About this task: Search the data below for the string "start" and copy all lines where it shows up.

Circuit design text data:

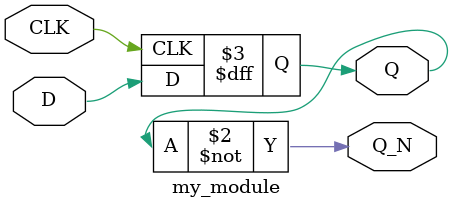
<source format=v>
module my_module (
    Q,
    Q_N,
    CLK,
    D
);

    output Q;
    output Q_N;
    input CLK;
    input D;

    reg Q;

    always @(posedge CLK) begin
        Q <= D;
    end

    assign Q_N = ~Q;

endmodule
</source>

---

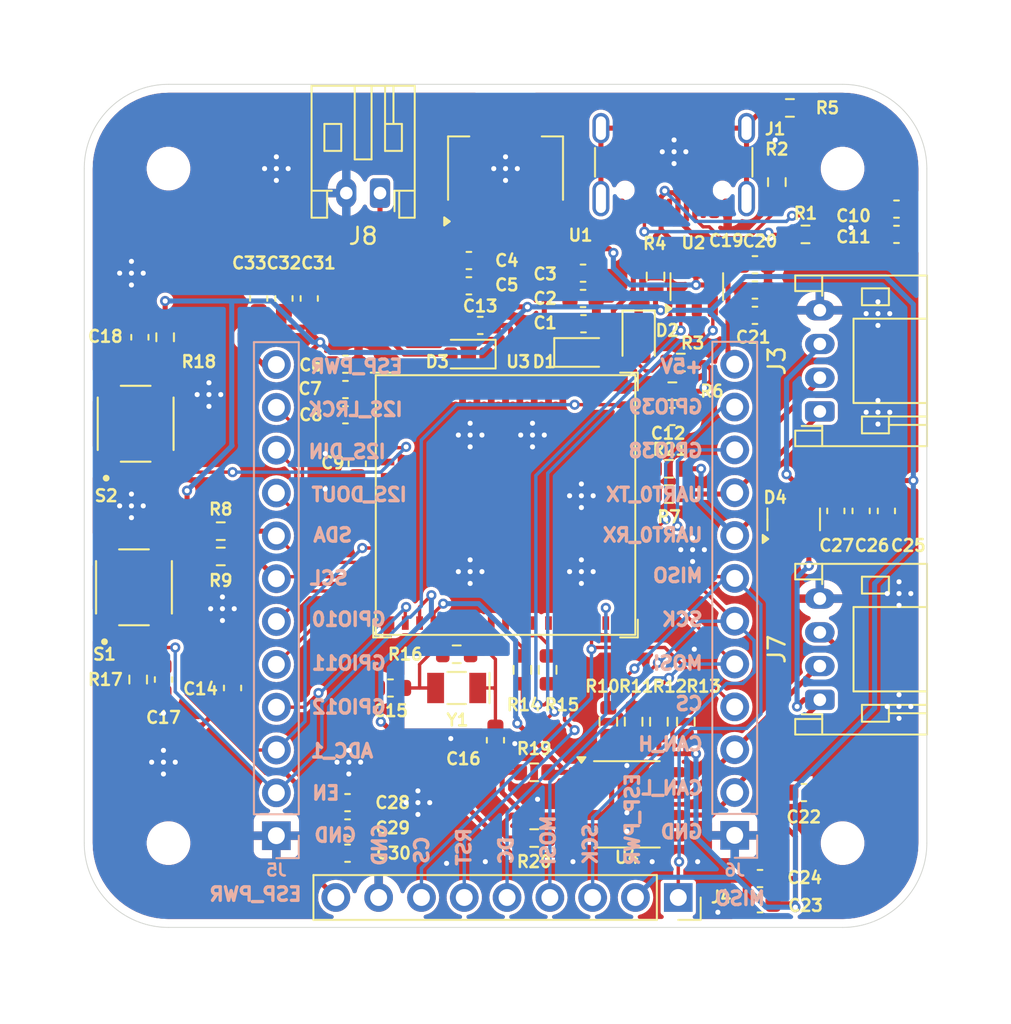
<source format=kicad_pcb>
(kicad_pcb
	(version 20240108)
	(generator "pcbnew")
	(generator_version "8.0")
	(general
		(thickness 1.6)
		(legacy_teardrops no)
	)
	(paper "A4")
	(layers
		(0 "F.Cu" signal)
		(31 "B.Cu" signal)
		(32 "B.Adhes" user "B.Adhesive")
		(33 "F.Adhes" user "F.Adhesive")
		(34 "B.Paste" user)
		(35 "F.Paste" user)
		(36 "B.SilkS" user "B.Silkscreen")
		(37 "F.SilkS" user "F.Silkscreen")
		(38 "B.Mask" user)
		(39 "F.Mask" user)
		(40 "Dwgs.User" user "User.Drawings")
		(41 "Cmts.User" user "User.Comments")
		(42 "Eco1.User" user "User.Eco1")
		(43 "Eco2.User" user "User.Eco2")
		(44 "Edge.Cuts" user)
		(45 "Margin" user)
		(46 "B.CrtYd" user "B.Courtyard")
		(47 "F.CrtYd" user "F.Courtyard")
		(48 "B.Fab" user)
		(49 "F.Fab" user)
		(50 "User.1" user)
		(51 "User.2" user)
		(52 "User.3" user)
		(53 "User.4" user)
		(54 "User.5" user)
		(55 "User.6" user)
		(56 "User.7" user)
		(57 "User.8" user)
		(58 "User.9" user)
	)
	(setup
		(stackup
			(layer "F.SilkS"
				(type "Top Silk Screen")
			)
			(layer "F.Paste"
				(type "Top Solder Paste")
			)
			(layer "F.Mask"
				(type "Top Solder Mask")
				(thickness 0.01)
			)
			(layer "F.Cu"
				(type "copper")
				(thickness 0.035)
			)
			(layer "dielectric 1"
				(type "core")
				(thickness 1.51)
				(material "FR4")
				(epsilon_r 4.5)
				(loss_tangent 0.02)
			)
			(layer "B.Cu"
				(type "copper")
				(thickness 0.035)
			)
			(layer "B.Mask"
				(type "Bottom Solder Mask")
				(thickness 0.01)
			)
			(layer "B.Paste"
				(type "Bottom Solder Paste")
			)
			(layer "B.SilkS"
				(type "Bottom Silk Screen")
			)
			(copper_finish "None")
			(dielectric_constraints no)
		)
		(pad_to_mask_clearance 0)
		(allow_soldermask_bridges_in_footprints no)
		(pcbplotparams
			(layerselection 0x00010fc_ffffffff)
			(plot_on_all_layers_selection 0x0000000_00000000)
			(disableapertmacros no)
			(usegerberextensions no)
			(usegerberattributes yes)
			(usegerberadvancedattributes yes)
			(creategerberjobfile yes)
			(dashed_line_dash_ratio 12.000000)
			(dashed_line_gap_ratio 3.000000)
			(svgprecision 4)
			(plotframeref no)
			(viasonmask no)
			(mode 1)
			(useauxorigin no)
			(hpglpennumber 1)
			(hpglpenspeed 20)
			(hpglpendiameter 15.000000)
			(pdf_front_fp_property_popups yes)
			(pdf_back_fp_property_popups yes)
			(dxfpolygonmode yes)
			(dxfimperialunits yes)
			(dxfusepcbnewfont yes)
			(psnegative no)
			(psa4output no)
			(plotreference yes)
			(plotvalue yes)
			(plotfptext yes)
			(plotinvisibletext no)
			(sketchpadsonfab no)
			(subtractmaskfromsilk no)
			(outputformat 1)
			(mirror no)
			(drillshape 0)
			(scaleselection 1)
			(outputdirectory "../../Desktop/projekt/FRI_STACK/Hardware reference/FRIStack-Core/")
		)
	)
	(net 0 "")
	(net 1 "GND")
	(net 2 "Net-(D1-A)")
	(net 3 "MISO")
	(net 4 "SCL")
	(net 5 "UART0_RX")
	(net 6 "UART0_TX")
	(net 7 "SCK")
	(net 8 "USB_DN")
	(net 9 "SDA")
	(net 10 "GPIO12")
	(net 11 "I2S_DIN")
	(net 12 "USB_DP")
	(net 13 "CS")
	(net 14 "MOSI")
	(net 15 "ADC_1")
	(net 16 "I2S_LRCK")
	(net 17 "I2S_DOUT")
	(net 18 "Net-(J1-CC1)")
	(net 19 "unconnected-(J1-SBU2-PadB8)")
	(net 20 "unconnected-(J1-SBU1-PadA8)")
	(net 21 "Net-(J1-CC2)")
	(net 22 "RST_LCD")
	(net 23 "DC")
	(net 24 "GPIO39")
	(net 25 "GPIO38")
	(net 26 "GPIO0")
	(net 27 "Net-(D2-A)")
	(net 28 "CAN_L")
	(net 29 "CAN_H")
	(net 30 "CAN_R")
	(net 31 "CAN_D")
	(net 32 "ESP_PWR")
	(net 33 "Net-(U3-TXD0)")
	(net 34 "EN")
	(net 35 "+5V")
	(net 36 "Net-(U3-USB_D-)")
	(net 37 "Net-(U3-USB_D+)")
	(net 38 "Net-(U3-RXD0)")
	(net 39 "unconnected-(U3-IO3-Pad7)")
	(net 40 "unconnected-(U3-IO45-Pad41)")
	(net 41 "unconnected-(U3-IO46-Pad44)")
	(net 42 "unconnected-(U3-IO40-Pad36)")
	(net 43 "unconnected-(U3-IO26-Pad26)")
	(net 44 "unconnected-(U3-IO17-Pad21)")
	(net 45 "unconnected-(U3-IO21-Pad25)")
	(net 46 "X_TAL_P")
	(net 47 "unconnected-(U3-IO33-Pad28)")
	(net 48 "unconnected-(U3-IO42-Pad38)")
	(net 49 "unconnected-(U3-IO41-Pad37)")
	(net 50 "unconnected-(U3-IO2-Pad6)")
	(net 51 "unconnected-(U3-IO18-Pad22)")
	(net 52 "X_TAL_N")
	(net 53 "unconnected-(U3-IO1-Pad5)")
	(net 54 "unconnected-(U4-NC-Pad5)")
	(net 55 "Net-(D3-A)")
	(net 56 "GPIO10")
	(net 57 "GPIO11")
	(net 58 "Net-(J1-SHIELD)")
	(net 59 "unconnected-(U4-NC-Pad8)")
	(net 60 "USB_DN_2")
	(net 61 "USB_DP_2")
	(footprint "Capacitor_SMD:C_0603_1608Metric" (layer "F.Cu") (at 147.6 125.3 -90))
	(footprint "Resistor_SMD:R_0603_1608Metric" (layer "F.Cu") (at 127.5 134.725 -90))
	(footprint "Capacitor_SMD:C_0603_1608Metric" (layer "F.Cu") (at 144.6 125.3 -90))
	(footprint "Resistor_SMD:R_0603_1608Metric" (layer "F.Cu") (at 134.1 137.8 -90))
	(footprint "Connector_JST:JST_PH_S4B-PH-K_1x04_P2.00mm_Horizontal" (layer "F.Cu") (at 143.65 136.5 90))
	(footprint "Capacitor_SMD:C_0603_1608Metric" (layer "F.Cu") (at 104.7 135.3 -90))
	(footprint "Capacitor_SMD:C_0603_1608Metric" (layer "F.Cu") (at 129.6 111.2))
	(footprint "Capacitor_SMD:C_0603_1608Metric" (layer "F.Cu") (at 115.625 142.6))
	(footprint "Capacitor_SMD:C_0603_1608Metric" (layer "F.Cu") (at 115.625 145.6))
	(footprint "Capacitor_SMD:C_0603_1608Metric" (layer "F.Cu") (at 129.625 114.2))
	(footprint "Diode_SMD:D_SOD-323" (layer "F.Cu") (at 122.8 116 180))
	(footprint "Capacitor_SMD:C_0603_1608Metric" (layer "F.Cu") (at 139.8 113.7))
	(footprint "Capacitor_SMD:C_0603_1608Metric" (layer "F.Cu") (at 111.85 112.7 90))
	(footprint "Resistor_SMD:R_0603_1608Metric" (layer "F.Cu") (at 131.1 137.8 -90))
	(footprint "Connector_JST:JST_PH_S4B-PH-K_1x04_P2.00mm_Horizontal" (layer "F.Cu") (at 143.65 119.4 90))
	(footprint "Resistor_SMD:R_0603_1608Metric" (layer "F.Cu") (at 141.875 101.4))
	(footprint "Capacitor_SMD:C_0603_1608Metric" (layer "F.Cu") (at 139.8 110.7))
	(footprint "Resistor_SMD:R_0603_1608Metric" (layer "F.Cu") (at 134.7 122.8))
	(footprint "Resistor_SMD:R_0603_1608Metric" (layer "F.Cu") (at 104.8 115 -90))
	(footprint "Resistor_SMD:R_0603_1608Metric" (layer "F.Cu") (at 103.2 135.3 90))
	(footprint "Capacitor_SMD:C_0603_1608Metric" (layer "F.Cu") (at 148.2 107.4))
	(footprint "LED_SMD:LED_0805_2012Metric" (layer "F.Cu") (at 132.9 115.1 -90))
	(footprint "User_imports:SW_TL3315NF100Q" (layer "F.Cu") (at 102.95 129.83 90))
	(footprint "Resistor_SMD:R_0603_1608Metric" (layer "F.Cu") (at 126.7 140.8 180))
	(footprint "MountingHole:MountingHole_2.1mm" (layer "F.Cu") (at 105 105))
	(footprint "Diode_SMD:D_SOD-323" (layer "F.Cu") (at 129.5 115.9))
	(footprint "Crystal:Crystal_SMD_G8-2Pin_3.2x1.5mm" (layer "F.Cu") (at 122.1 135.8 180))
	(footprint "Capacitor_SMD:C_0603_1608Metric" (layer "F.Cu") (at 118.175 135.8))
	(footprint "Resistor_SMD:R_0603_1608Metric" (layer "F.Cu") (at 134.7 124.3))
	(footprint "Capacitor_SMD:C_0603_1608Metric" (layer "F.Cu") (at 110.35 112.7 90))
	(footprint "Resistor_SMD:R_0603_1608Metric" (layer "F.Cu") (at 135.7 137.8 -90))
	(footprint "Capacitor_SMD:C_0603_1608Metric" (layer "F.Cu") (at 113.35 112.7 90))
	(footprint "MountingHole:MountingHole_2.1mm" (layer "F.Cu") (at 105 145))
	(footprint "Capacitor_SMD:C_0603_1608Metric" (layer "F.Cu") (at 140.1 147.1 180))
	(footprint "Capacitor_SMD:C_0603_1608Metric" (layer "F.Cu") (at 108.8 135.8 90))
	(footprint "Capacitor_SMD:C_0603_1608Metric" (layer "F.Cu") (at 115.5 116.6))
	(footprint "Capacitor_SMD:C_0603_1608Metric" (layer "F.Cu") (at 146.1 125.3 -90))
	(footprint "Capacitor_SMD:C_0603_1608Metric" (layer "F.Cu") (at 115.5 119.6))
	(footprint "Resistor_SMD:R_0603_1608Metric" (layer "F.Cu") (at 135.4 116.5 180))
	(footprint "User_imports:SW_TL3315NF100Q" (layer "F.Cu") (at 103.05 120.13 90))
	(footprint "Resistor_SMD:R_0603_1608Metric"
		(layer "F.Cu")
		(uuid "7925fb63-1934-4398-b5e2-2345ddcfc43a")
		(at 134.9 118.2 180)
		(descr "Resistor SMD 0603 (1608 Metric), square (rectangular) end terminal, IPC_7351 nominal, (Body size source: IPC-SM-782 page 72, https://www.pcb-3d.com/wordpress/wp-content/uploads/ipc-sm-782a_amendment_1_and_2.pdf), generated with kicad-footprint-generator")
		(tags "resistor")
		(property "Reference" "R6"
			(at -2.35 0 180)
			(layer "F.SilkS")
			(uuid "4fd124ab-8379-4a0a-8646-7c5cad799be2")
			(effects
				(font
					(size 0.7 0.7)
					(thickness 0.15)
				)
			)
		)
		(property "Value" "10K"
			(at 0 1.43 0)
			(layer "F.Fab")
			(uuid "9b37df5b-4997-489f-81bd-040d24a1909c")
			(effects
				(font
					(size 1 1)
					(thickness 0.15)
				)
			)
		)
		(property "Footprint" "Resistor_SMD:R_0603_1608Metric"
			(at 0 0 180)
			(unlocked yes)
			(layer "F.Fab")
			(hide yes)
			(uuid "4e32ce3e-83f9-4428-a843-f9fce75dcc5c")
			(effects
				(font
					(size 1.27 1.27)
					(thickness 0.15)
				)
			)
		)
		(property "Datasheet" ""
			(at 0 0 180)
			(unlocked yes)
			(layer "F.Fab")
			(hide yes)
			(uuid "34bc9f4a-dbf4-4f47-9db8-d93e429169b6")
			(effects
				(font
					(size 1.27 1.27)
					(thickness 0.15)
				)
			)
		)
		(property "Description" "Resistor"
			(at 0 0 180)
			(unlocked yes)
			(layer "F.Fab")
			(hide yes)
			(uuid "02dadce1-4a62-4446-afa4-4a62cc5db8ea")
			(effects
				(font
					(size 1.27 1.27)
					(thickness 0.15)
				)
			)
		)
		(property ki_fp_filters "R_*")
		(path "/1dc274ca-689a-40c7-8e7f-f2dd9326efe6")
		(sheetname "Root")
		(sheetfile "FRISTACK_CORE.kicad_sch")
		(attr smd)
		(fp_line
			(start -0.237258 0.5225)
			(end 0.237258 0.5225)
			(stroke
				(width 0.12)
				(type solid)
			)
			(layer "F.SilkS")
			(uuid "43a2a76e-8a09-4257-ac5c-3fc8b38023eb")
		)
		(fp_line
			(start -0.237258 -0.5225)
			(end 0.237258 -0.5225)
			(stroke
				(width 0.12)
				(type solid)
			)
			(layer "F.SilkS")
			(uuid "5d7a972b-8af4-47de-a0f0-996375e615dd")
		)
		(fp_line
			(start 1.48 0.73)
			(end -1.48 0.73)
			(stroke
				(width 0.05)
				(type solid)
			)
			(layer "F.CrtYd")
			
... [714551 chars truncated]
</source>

Completed task:
			(start -0.237258 0.5225)
			(start -0.237258 -0.5225)
			(start 1.48 0.73)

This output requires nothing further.